WORK ORDER
When you come to a picture, pass over it, and set down the entries below exactly.

Plain-text document sources
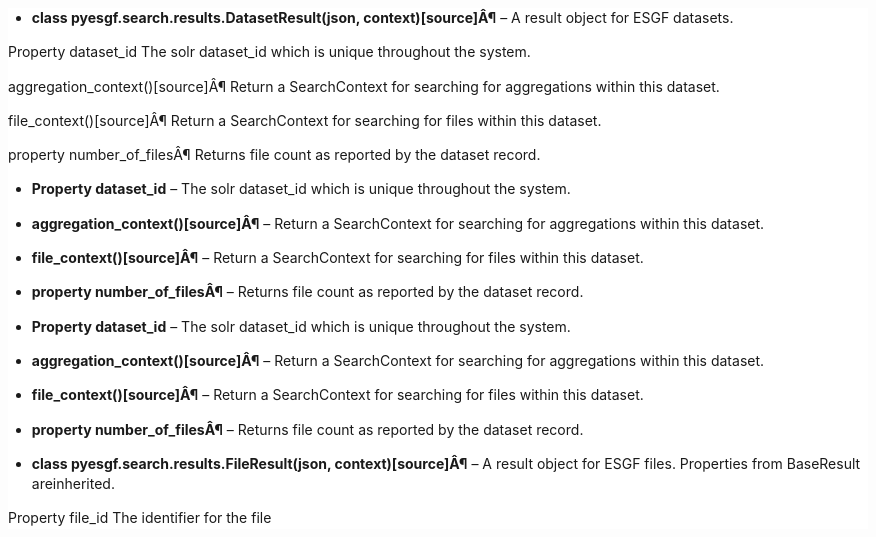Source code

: 
- **class pyesgf.search.results.DatasetResult(json, context)[source]Â¶** – A result object for ESGF datasets.

Property dataset_id
The solr dataset_id which is unique throughout the
system.




aggregation_context()[source]Â¶
Return a SearchContext for searching for aggregations within this
dataset.



file_context()[source]Â¶
Return a SearchContext for searching for files within this dataset.



property number_of_filesÂ¶
Returns file count as reported by the dataset record.

- **Property dataset_id** – The solr dataset_id which is unique throughout the
system.

- **aggregation_context()[source]Â¶** – Return a SearchContext for searching for aggregations within this
dataset.

- **file_context()[source]Â¶** – Return a SearchContext for searching for files within this dataset.

- **property number_of_filesÂ¶** – Returns file count as reported by the dataset record.



- **Property dataset_id** – The solr dataset_id which is unique throughout the
system.



- **aggregation_context()[source]Â¶** – Return a SearchContext for searching for aggregations within this
dataset.



- **file_context()[source]Â¶** – Return a SearchContext for searching for files within this dataset.



- **property number_of_filesÂ¶** – Returns file count as reported by the dataset record.



- **class pyesgf.search.results.FileResult(json, context)[source]Â¶** – A result object for ESGF files.  Properties from BaseResult areinherited.



Property file_id
The identifier for the file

RESPONSE AREA
Source code

: 
- **class pyesgf.search.results.DatasetResult(json, context)[source]Â¶** – A result object for ESGF datasets.

Property dataset_id
The solr dataset_id which is unique throughout the
system.




aggregation_context()[source]Â¶
Return a SearchContext for searching for aggregations within this
dataset.



file_context()[source]Â¶
Return a SearchContext for searching for files within this dataset.



property number_of_filesÂ¶
Returns file count as reported by the dataset record.

- **Property dataset_id** – The solr dataset_id which is unique throughout the
system.

- **aggregation_context()[source]Â¶** – Return a SearchContext for searching for aggregations within this
dataset.

- **file_context()[source]Â¶** – Return a SearchContext for searching for files within this dataset.

- **property number_of_filesÂ¶** – Returns file count as reported by the dataset record.



- **Property dataset_id** – The solr dataset_id which is unique throughout the
system.



- **aggregation_context()[source]Â¶** – Return a SearchContext for searching for aggregations within this
dataset.



- **file_context()[source]Â¶** – Return a SearchContext for searching for files within this dataset.



- **property number_of_filesÂ¶** – Returns file count as reported by the dataset record.



- **class pyesgf.search.results.FileResult(json, context)[source]Â¶** – A result object for ESGF files.  Properties from BaseResult areinherited.



Property file_id
The identifier for the file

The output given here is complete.